Jakarta, 29 Agustus 2026 – Polda Metro Jaya menahan 45 orang tersangka terkait aksi ricuh yang terjadi di sejumlah titik di Jakarta pada Kamis (27/8/2026). Selain itu, pihak kepolisian juga mengamankan 160 anak di bawah umur yang terlibat dalam kerusuhan tersebut.
Kabid Humas Polda Metro Jaya Kombes Budi Hermanto mengungkapkan bahwa dari 45 tersangka yang ditahan, 23 di antaranya adalah orang dewasa, sementara 22 lainnya adalah remaja berusia 17-18 tahun yang kini menjalani proses hukum sesuai aturan peradilan anak.
“Yang kami amankan 160 anak, tapi yang kami proses hanya 22. Sisanya 138 anak kami amankan, kemudian didata, dan dipulangkan ke orang tua masing-masing,” ujar Budi dalam konferensi pers di Mapolda Metro Jaya, Jumat (28/8/2026).
Proses Hukum Anak
Untuk 22 anak yang diproses, Polri menerapkan aturan peradilan anak. Pemeriksaan dilakukan secara khusus dengan pendampingan dari orang tua dan psikolog untuk memastikan hak-hak anak terpenuhi.
“Kami pastikan bahwa proses hukum terhadap anak-anak ini dilakukan sesuai dengan Undang-Undang Nomor 11 Tahun 2012 tentang Sistem Peradilan Pidana Anak. Mereka kami periksa dengan pendampingan dan pendekatan yang humanis,” jelas Budi.

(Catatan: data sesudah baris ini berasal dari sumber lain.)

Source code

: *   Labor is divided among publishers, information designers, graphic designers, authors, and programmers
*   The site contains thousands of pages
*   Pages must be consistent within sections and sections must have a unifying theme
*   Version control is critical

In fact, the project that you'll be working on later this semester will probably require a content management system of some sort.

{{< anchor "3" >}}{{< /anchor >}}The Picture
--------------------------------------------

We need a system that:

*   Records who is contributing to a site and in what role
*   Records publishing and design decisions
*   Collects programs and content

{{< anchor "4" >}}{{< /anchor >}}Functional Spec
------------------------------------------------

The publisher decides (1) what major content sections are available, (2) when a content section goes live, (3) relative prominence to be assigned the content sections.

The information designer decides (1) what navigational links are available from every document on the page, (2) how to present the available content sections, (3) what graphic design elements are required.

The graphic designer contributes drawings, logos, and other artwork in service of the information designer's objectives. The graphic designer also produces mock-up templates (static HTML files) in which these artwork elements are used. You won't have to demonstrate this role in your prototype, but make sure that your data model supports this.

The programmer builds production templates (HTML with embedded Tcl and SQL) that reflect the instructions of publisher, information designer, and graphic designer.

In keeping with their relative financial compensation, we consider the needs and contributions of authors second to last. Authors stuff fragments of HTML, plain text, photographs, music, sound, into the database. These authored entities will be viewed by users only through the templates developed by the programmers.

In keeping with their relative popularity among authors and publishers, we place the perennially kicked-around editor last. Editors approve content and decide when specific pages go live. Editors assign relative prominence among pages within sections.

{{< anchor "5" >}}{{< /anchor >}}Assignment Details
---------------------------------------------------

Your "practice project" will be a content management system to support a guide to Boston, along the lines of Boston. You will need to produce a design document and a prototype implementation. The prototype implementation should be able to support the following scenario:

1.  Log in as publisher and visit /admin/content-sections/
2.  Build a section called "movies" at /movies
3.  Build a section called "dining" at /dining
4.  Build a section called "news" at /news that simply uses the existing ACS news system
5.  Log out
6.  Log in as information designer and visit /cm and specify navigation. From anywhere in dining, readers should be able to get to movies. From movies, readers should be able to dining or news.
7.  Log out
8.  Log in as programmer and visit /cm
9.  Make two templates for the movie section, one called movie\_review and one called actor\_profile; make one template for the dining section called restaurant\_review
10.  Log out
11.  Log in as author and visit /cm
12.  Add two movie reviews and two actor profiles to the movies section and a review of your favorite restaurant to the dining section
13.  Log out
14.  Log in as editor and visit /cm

Sementara itu, 138 anak lainnya yang hanya diamankan dan didata langsung dipulangkan ke orang tua masing-masing. Polri mencatat nama dan alamat mereka untuk kepentingan pembinaan dan pengawasan lebih lanjut.
Pengungkapan dan Ancaman Hukuman
Polisi menetapkan pasal 212 dan 214 KUHP tentang perusakan dan kekerasan terhadap petugas, serta pasal 170 KUHP tentang pengeroyokan terhadap 45 tersangka dewasa yang telah ditahan.
Para tersangka dewasa diancam dengan hukuman penjara maksimal 5 tahun. Sementara untuk anak-anak yang diproses, mereka akan menjalani diversi atau proses peradilan anak dengan pendekatan restoratif.
Polisi juga mengungkap bahwa sejumlah tersangka dewasa merupakan residivis yang diduga sengaja menyusup dalam aksi demo untuk menciptakan kerusuhan.
“Kami masih mengembangkan kasus ini untuk menangkap pelaku lain yang masih buron. Kami juga mengimbau masyarakat untuk tidak terprovokasi oleh isu-isu yang tidak bertanggung jawab,” pungkas Budi.